Focus on fast-growth economies

Crawford highlighted the importance to the UK of trade links with the Asia Pacific and East Asia regions, where fast-growth economies look likely to bounce back from the impact of the Covid pandemic faster and further than other parts of the globe. A growing middle class in these economies provides significant potential for growth in consumer spending, which could benefit UK exporters. In particular, the strength of the UK’s digital economy – second only to the US – should allow it to capitalise on these growing markets.

A key part of the Government’s strategy to plug into fast-growth regions is its application for membership of the Comprehensive and Progressive Agreement for Trans-Pacific Partnership – the group of 11 nations including Japan, Australia and Singapore that represents 13% of global GDP. Crawford said the department is continuing to address immediate barriers to trade for business and deepen trade co-operation with India through an Enhanced Trade Partnership, as part of a roadmap that could lead to a potential FTA.

Agreement on services is a priority

Crawford confirmed the Government is pushing for liberalised cross-border trade for professional services in all its negotiations with other countries around the world.

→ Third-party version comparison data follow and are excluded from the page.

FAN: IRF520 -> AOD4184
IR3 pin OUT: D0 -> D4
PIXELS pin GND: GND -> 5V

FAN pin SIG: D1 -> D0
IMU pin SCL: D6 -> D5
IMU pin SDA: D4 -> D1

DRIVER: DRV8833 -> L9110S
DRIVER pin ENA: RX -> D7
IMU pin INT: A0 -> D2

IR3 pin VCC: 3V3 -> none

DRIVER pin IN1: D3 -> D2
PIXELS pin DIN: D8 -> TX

The outcome is likely to vary with each trading partner, but approaches involving mutual recognition, although often complex and time-consuming, is a priority in the Government’s trade development plans.

Support from the DIT

Export support and know-how is available to UK companies from the DIT’s 300 international trade advisers and nine regional offices across England, and the equivalent organisations in Northern Ireland, Scotland and Wales. This includes 400 volunteer Export Champions, experienced SME exporters who can share their knowledge, as well as sector specialists based throughout the UK and globally.

With a mission to ensure no viable export deal fails for lack of finance, businesses can reach out to UK Export Finance^ (UKEF), the Government agency offering a broad range of support, from credit insurance to supply chain finance and export facilities with Government-backed guarantees.

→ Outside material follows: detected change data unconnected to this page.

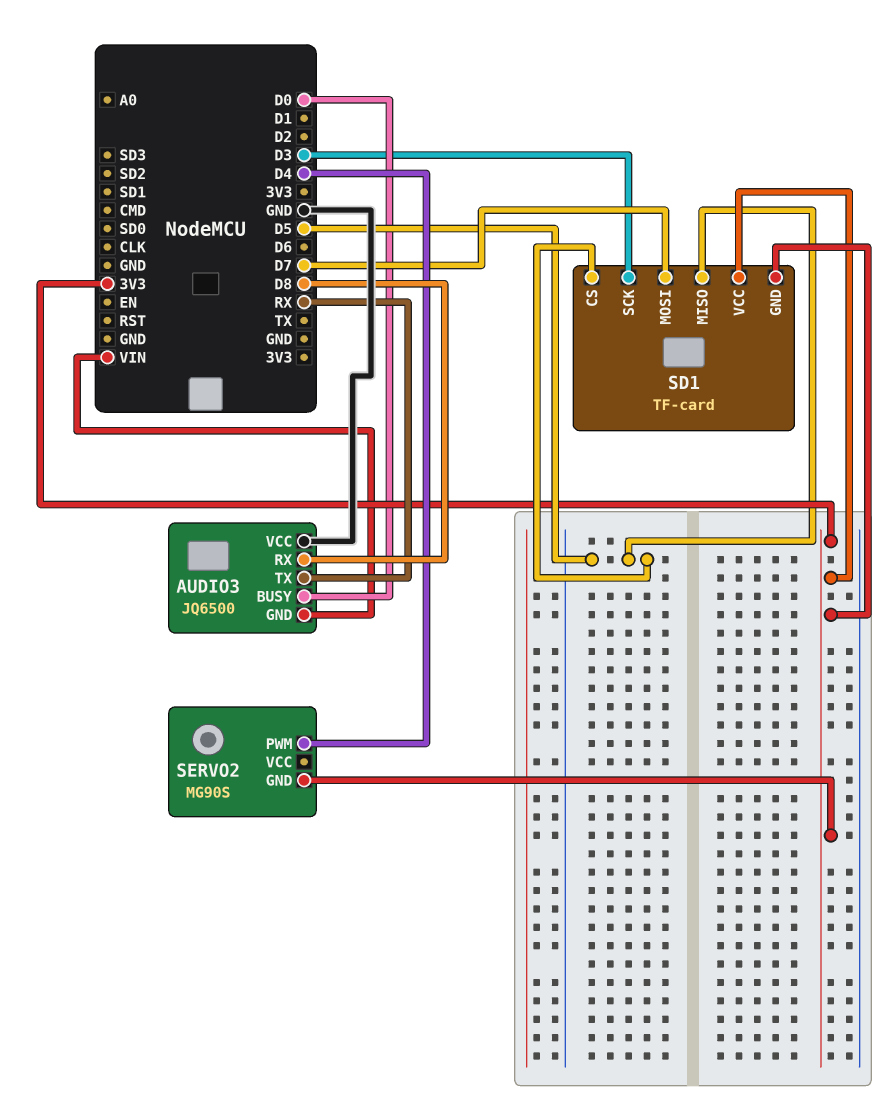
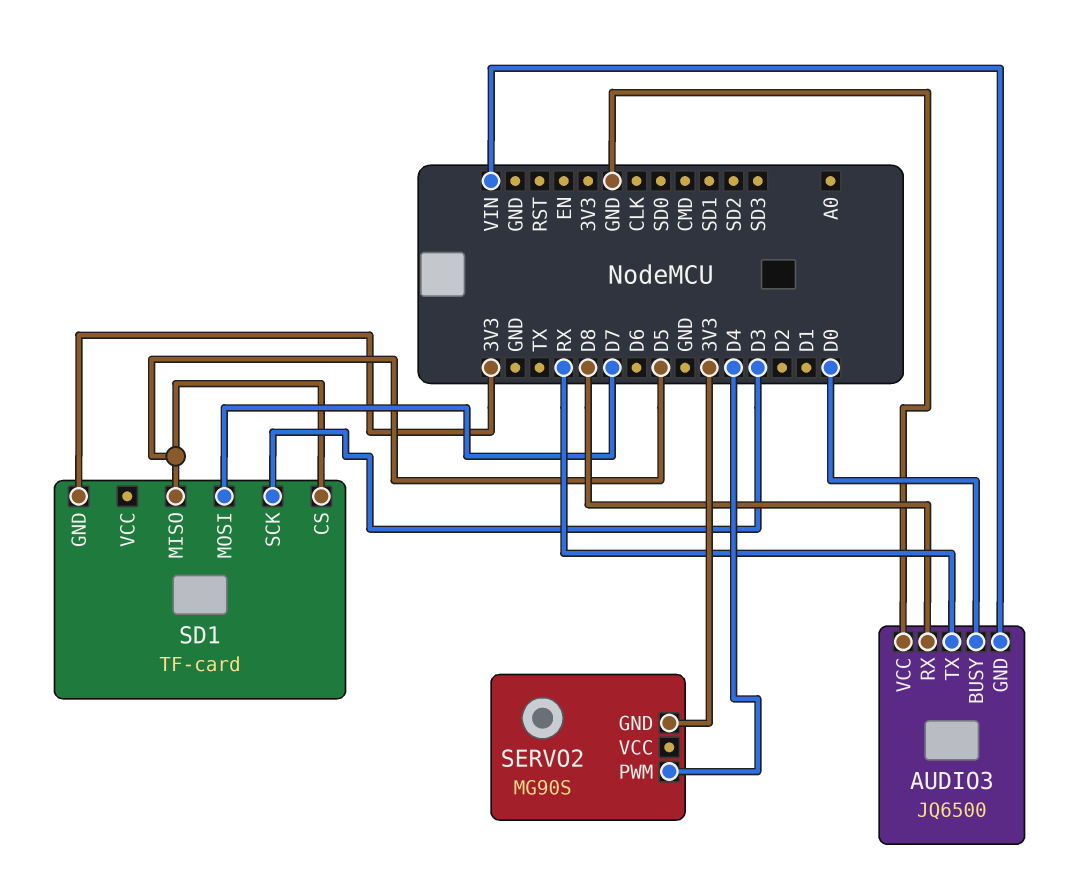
SD1 pin VCC: 3V3 -> none

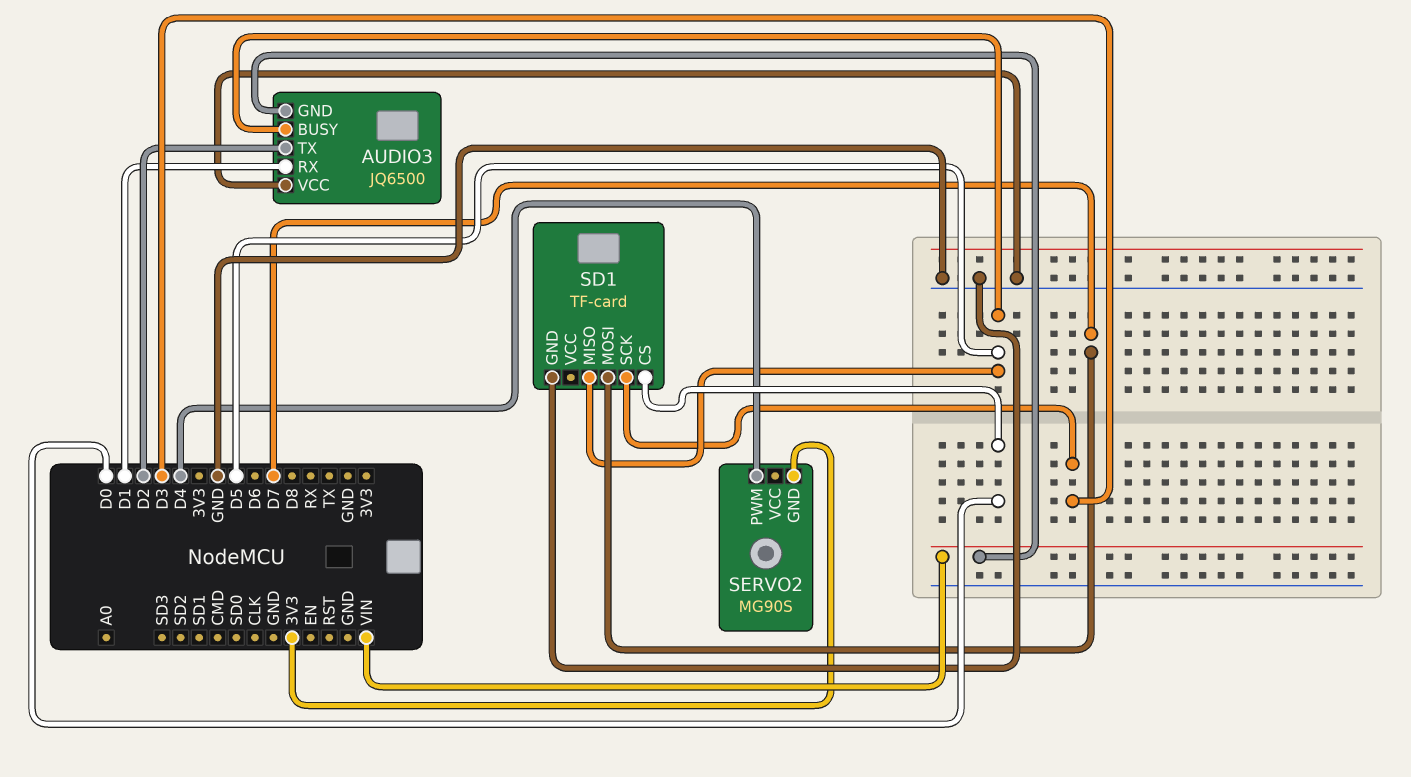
AUDIO3 pin BUSY: D0 -> D5
AUDIO3 pin RX: D8 -> D1
AUDIO3 pin TX: RX -> D2
SD1 pin CS: D5 -> D0
SD1 pin GND: 3V3 -> GND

In addition, the DIT can refer businesses with £500,000-plus turnover or high-growth potential to matched funding schemes for services such as market research, web translation and legal advice, to enhance their export drives.

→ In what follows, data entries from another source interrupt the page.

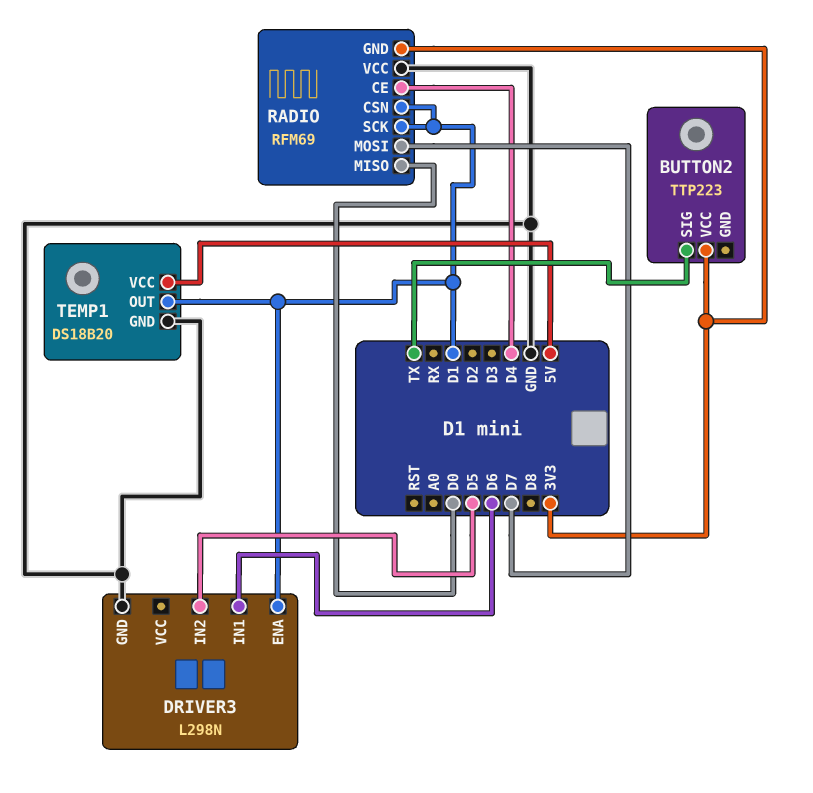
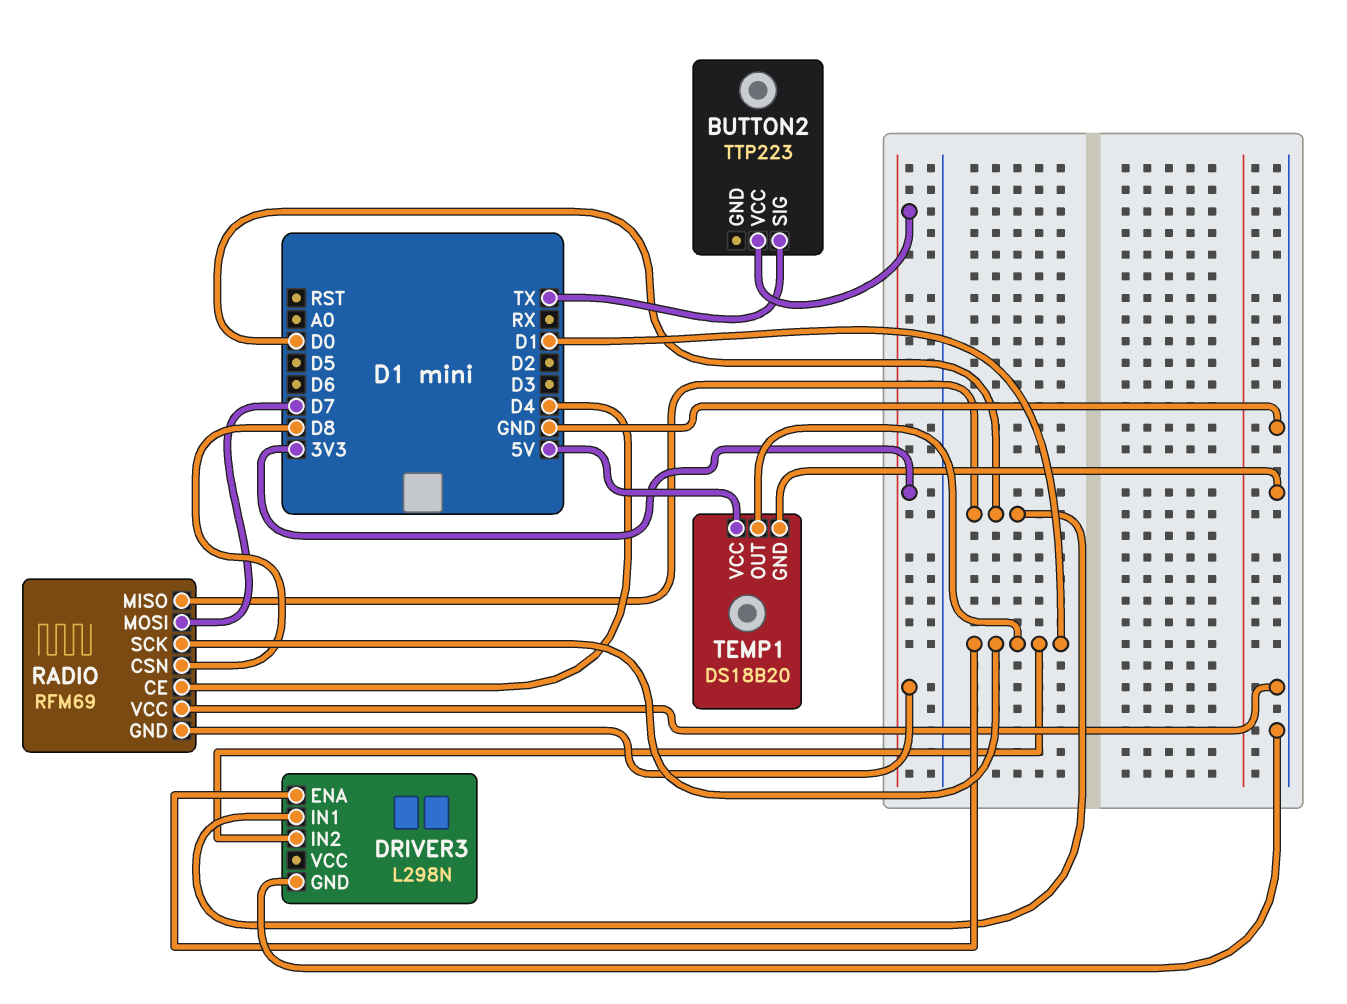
DRIVER3 pin IN1: D6 -> D0
DRIVER3 pin IN2: D5 -> D1
RADIO pin CSN: D1 -> D8

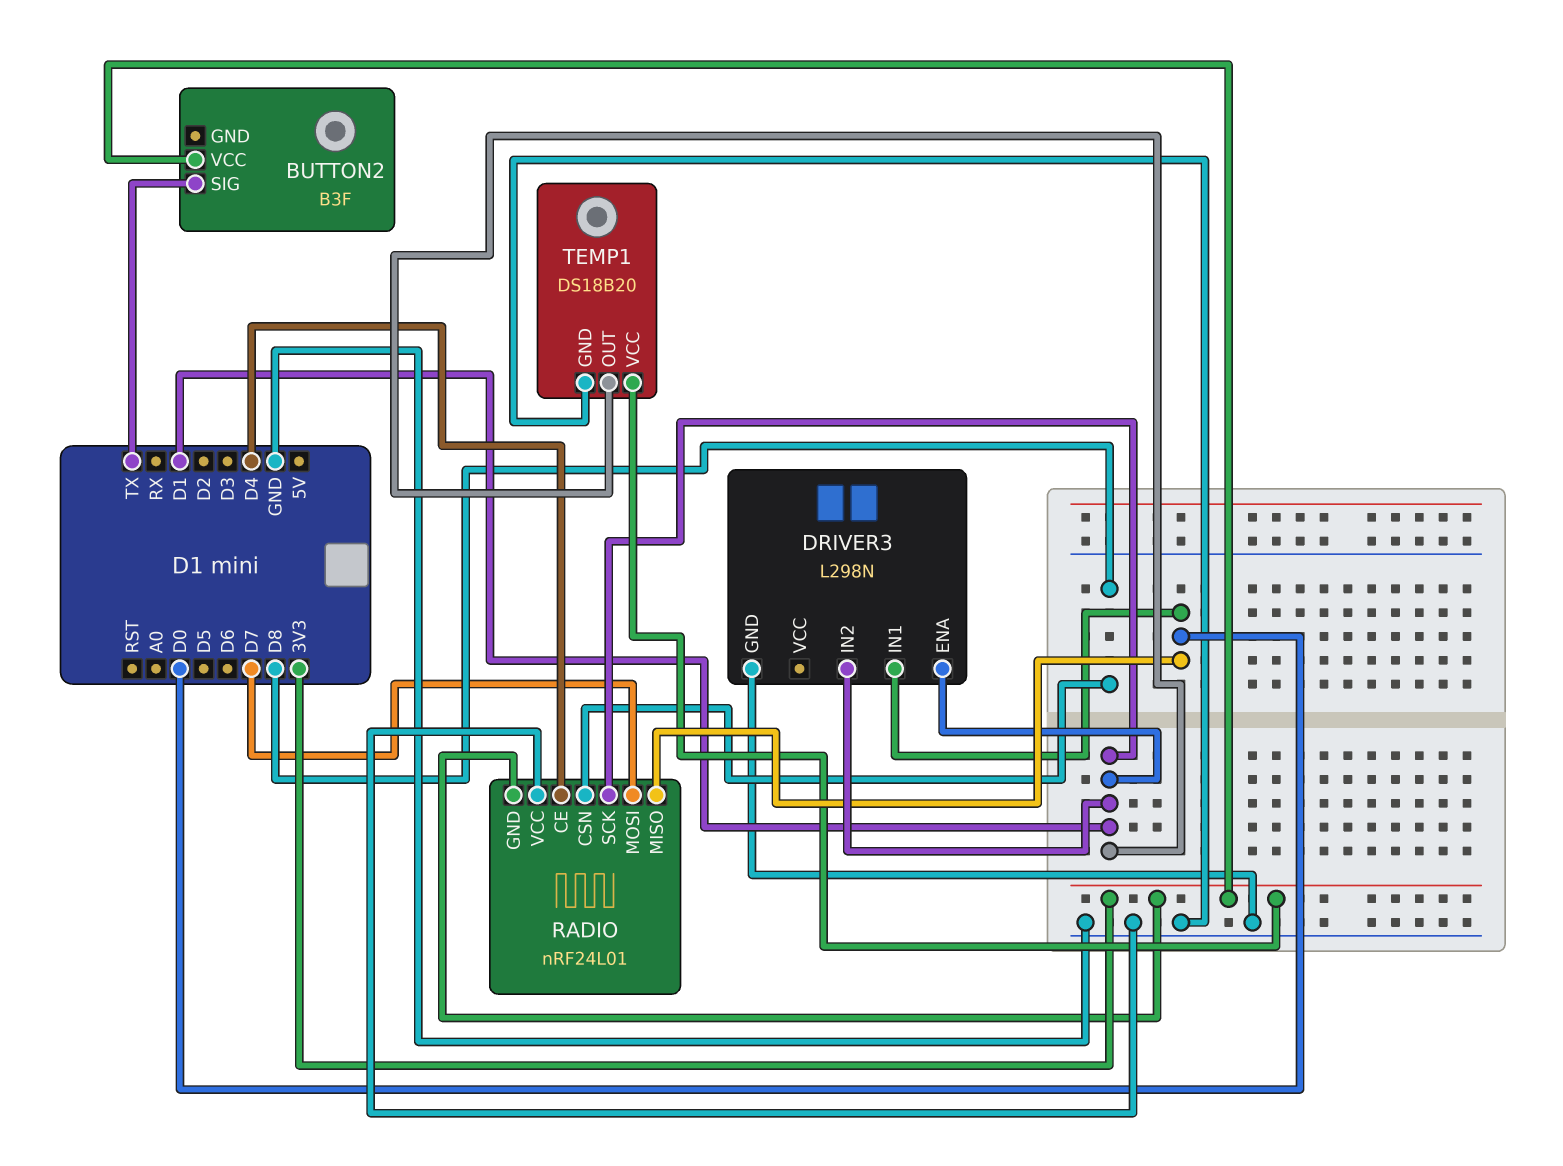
BUTTON2: TTP223 -> B3F
RADIO: RFM69 -> nRF24L01
TEMP1 pin VCC: 5V -> 3V3

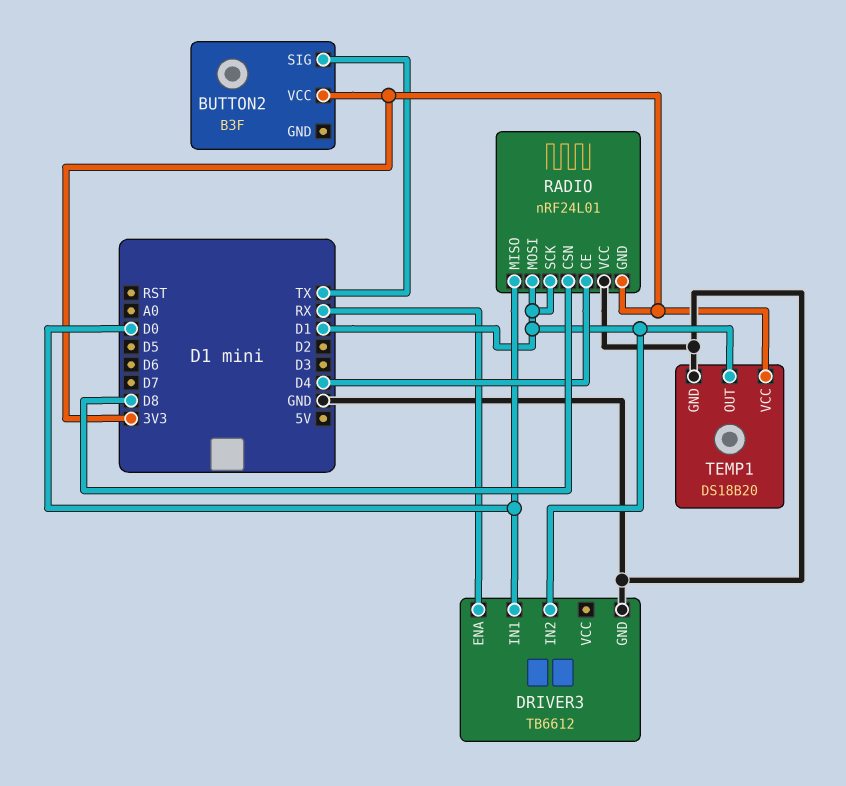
DRIVER3: L298N -> TB6612
DRIVER3 pin ENA: D1 -> RX
RADIO pin MOSI: D7 -> D1

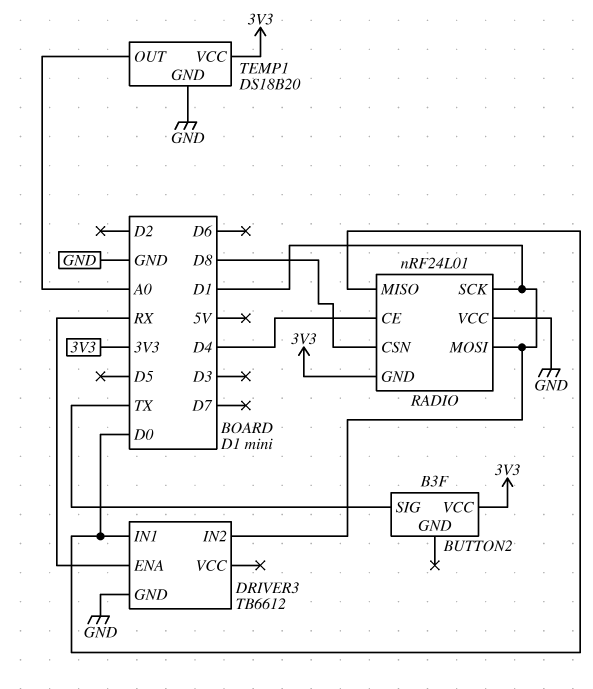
TEMP1 pin OUT: D1 -> A0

Further advice on becoming a successful exporter is available at the Government’s dedicated export and import website, GREAT.gov.uk, or you can register to join the Government’s Export Academy^.

Support from Barclays

Barclays supports around 9,500 UK export businesses to unlock international opportunities, for both goods and services, through our 260 trade and working capital specialists in the UK and overseas, as well as our partnership with the DIT.

We offer a host of practical solutions and guidance to our clients, which fall into four key areas:

Risk mitigation

Trading in new overseas markets, with new suppliers and customers, can bring risk as well as opportunities. Risk mitigation is one of our key capabilities and, working with our network of banking partners around the globe, we can provide a range of risk solutions wherever an export business is operating.

Working Capital Support

Having sufficient working capital is paramount to any business. Barclays has a range of potential solutions that can work to support you with your business’s trade and working capital cycle.

Government schemes

Barclays works closely with the DIT and UK Finance to help design new schemes, and to inform our clients about them. For example, UKEF’s General Export Facility^ aims to support businesses with cash flow without being tied to specific contracts.

Keeping you informed

We believe that part of our role in promoting exports is to bring together experts from government and industry to share ideas for the benefit of our clients. This includes a regular newsletter that keeps our clients up to date on the latest developments in export markets.

Our goal is to ensure our clients get access to the solutions, support and guidance they need to help them on their export journeys.